Spoilers beyond this point, all ye readers.
Grant Morrison took a struggling X-Men rip-off (or inspiration, depending on who you listen to) and turned Doom Patrol into one of his grandiose epics. Meta-narratives abounded, which attracted Gerard Way to carry on the title after Morrison and Rachel Pollack. So far, this Young Animal version has been pretty clever in its meta jabs. But #5 of Weight of the Worlds is a bit too self-servicing to be anything more than whimsical fluff.
Clark, a young boy, doesn’t want to go to school. Instead, he flips through Doom Patrol issues and isolates panels that can give him advice on dealing with bullies. Suddenly, the comic starts talking to him and he’s cut into the world of Doom Patrol as a character that can comment on everything happening. That will grow old very fast.
Honestly, I’m a little lost as to this issue’s purpose other than Young Animal patting themselves on the back about how clever they are. References to previous Doom Patrol abound and even My Chemical Romance lyrics are peppered through (like “look alive, sunshine”).
As far as the concept of a fan entering a world they love, this is pretty weak-sauce. Clark meets up with the absent Dorothy, but it turns out she’s a Scissor Man, so then Cliff beats it. Cliff is tired of Clark, which I can heavily sympathize with, so he tricks the kid back into the “real world.” Wait, that’s it? Wouldn’t it be more fun for Clark to meet all the other characters and go on a world-bending adventure?
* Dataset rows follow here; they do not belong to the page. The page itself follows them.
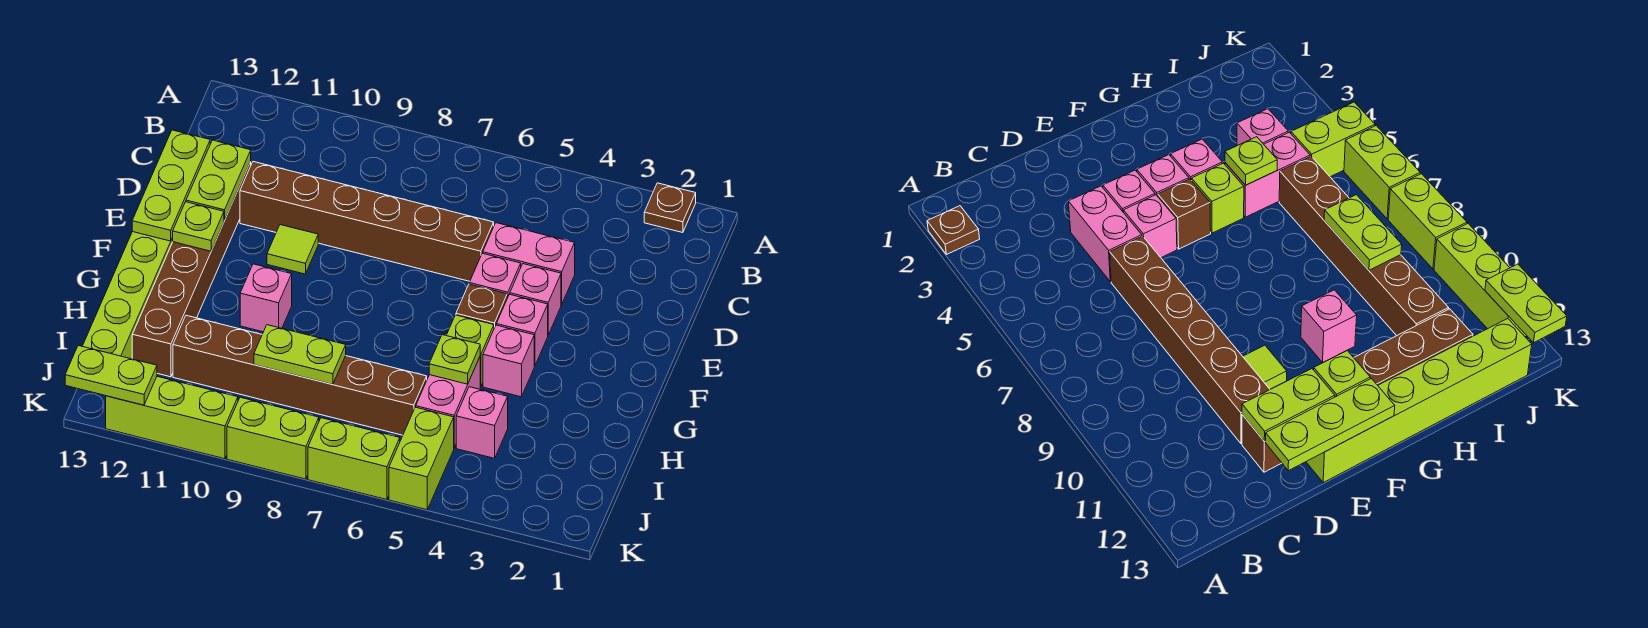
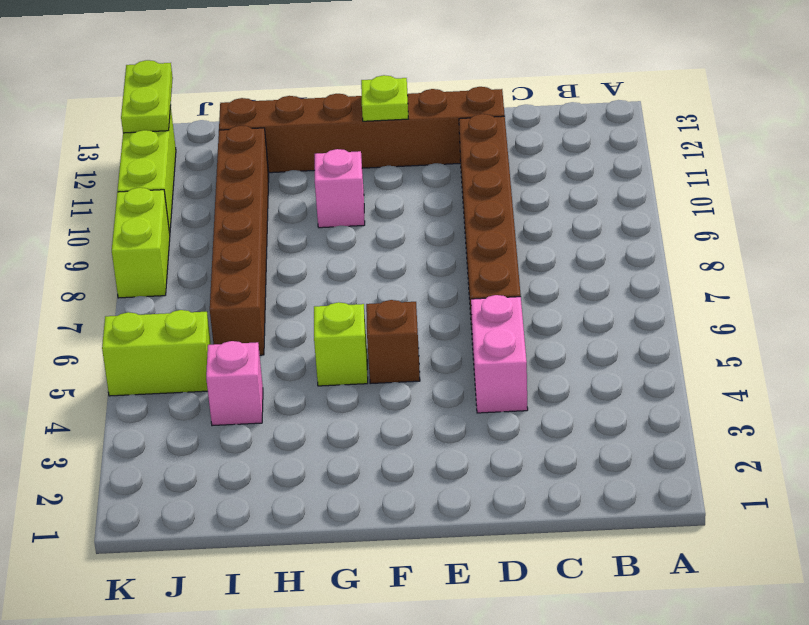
none -> brown 1x1 plate [644,183,696,233]
none -> pink 1x1 brick [510,264,561,335]
none -> pink 1x1 brick [469,253,521,298]

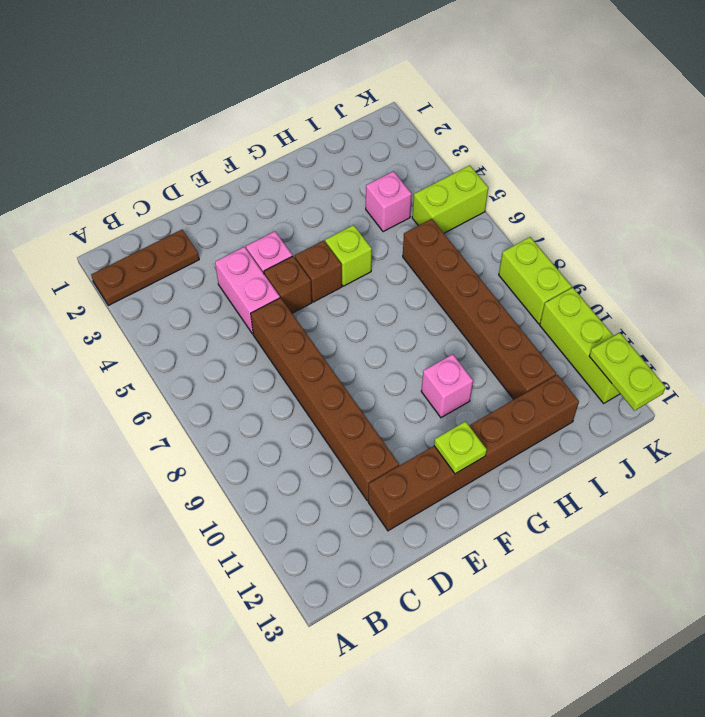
brown 1x3 plate [91,230,199,306] -> brown 1x1 plate [644,183,696,233]
brown 1x1 brick [264,256,312,313] -> pink 1x1 brick [469,253,521,298]
none -> lime 1x1 tile [267,225,318,274]
none -> lime 1x6 brick [82,232,173,359]
none -> pink 1x1 brick [496,294,548,366]

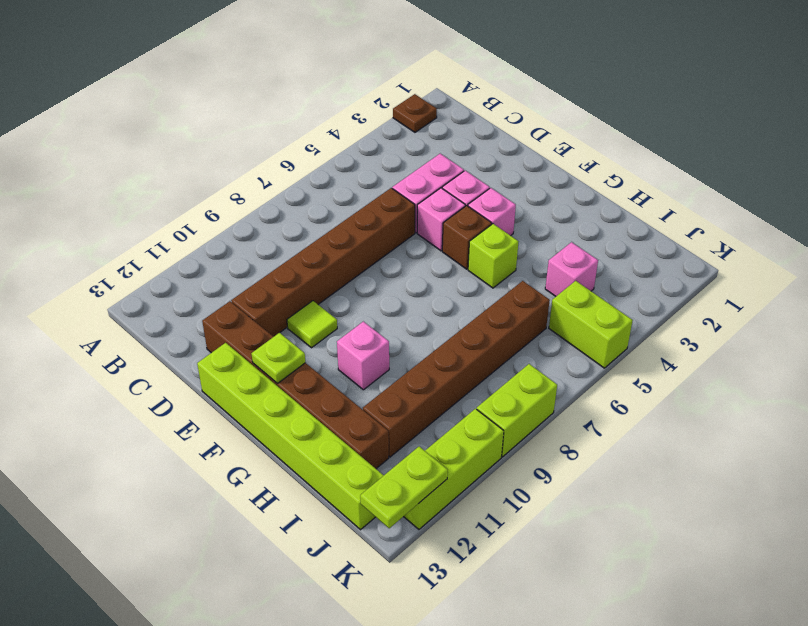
none -> pink 1x1 brick [483,325,534,397]
none -> pink 1x2 brick [416,357,480,448]
none -> lime 1x2 brick [308,418,400,500]

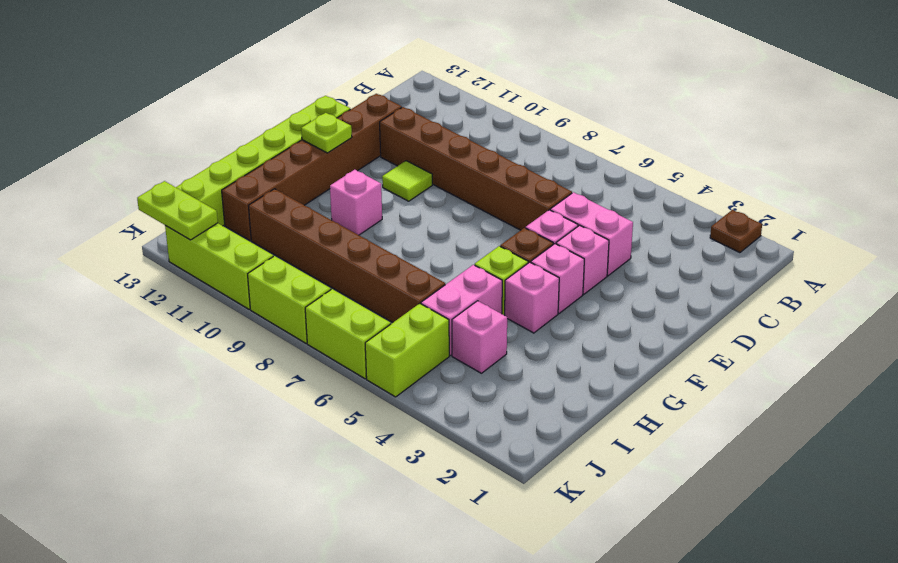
none -> lime 1x2 plate [186,140,251,221]
none -> lime 1x3 plate [132,130,210,241]
none -> lime 1x1 plate [429,335,480,384]

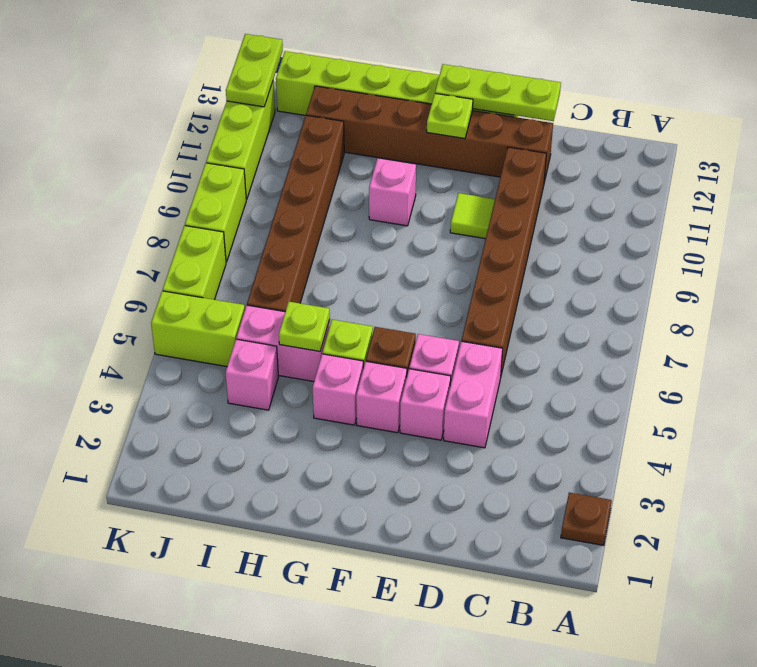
none -> lime 1x2 plate [186,140,251,221]
none -> lime 1x2 plate [254,325,346,385]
But when Clark gets back, he opens a Doom Patrol comic and it tells him to go to the window. He does, and he’s welcomed with a pink castle and clouds in the sky welcoming him. He proclaims: “I love comics!” Then it ends.
There are a few ways to take this. Maybe I’m dense and missing something obvious, but here are the interpretations I’ve thought up. First, since Clark is still a comic character, he’s realized he’s a creation and the writer/artist have given him a fairy tale ending. Another interpretation is that, like Calvin and Hobbes (which is referenced earlier), his imagination has been kindled, allowing him to get through the day. But since there’s a “D” on a Ferris wheel, which probably stands for Dannyland, I guess Clark has now realized he’s been a part of Doom Patrol all along. Uh, alright?
And can we spend a moment on how derivative Clark’s character is? He’s just a generic, archetypal kid character with boundless energy and optimism. This is especially unforgivable given that Doom Patrol boasts some of the weirdest characters in comics, especially in the DC realm. But I guess he’s mainly here to be a Gerard Way avatar (note the hair and clothing).
It’s nice, in theory, to have Becky Cloonan on this title. Her art is fantastic and is reminiscent of Nick Derington’s work. While the characters are similarly willowy and cartoony, Cloonan has a breezier style than Derington that helps with the more playful, YA tone here. Unfortunately, as for the script itself, Cloonan and Michael Conrad aren’t as wildly innovative and befuddling as Gerard Way and Jeremy Lambert.
Although Weight of the Worlds has kept fresh because of its constant story and creative changes, this issue marks a major backfire in that shambolic strategy. #5 is stiflingly self-indulgent and congratulatory.